● **Material provided**:

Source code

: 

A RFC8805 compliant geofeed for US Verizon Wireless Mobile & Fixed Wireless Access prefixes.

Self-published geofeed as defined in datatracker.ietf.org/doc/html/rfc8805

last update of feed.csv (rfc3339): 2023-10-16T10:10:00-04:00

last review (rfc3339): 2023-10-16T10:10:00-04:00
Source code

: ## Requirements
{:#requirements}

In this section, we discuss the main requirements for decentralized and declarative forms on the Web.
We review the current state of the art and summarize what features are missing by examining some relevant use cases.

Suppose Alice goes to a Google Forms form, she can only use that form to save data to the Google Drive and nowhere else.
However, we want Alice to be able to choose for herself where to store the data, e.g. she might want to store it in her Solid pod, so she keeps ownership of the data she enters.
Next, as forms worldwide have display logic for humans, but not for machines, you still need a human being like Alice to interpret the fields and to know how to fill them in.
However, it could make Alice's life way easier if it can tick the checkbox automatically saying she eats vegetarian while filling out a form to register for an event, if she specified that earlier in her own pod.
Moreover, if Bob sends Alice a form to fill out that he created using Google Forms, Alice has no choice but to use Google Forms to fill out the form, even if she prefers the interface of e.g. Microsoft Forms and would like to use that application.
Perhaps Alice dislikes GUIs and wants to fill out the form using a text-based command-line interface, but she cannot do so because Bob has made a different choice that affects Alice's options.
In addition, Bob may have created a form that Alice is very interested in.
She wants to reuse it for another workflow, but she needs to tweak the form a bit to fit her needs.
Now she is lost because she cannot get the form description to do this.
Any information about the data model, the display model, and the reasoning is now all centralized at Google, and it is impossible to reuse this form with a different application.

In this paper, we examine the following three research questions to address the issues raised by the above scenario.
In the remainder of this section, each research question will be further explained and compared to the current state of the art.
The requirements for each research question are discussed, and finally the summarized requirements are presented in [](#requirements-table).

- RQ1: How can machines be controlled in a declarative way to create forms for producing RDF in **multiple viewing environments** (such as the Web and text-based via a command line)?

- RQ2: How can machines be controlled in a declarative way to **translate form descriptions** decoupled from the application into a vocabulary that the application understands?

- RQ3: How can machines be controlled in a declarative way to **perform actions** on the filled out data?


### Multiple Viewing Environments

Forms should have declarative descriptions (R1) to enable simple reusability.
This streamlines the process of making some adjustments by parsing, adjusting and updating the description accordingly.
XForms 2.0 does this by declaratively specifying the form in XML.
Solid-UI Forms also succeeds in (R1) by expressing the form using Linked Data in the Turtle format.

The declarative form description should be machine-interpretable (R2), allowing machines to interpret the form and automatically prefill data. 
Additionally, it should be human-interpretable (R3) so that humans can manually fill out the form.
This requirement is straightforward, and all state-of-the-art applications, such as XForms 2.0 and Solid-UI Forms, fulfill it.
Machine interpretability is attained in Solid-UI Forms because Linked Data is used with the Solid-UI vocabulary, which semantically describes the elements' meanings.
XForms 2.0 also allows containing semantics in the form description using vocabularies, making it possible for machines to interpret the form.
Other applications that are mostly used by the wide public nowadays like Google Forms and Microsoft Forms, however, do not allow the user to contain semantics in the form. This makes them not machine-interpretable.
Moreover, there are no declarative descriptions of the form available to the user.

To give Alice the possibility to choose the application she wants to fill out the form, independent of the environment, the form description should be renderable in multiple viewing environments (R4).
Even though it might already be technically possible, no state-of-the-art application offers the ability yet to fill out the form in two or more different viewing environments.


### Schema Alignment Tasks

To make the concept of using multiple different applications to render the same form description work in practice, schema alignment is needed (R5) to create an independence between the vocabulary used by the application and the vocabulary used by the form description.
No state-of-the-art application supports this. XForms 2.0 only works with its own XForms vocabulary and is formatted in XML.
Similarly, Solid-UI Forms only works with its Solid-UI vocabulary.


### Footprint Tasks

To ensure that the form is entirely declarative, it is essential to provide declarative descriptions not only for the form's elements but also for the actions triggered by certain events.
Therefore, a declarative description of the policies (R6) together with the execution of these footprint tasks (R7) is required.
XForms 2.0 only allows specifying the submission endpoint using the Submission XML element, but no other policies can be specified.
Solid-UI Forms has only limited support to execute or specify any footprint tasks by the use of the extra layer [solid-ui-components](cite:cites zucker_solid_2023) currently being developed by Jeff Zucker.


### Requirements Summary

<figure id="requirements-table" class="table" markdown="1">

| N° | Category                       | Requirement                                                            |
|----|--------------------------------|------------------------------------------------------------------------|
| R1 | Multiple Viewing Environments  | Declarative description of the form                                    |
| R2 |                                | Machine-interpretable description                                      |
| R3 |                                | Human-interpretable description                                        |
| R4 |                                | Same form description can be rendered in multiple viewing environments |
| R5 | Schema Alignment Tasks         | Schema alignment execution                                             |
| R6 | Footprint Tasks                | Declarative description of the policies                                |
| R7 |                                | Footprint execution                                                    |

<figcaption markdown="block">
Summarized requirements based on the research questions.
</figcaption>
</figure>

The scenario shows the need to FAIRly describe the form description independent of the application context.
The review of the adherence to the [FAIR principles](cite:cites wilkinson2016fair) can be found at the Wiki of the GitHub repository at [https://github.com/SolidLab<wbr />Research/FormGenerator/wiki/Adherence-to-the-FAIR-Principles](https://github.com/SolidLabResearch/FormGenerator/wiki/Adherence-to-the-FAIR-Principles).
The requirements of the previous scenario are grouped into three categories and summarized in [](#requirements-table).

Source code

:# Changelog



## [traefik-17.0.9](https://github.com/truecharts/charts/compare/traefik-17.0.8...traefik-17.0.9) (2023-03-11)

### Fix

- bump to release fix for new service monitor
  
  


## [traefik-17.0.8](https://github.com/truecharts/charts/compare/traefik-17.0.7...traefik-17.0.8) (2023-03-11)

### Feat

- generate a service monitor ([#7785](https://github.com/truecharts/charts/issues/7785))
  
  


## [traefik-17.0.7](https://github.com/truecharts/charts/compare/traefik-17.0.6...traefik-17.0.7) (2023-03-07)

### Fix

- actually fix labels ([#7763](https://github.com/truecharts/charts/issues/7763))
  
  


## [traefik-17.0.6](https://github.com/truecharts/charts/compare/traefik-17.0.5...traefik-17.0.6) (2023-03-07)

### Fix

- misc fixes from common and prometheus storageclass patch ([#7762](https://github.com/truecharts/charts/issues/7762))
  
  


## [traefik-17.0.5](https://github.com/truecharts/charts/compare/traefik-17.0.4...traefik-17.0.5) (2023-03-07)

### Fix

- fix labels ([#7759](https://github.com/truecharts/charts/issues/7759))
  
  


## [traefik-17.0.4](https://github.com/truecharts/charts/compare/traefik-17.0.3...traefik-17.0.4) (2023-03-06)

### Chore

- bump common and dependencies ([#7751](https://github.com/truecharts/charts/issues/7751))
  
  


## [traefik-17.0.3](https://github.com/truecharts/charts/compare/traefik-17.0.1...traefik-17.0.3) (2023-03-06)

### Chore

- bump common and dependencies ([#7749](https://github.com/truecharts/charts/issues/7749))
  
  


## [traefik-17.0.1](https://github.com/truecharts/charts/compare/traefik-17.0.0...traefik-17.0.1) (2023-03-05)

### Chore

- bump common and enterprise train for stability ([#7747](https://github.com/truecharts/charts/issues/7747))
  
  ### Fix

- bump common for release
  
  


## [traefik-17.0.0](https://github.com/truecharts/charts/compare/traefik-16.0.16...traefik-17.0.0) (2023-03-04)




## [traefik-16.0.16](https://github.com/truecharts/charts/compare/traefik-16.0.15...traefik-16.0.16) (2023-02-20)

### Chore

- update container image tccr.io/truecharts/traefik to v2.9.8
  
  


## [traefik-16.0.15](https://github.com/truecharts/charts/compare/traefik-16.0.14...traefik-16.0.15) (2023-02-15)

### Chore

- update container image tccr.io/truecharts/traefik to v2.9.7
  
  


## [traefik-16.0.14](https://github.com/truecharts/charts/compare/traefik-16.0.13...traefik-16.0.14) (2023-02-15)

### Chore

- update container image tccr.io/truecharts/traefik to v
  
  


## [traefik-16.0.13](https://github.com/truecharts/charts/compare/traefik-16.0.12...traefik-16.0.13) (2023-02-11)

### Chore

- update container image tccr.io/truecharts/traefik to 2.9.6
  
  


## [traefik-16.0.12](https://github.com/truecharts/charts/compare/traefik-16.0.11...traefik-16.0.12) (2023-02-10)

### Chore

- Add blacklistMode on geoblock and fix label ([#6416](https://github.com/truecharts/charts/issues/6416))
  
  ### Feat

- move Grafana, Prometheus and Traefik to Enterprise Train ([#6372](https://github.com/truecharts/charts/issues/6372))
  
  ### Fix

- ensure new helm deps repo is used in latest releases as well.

● **Problem**:
Copy out every line in the entries above that contains the word "humans", matching its case exactly.

● **Written reply**:
Next, as forms worldwide have display logic for humans, but not for machines, you still need a human being like Alice to interpret the fields and to know how to fill them in.
Additionally, it should be human-interpretable (R3) so that humans can manually fill out the form.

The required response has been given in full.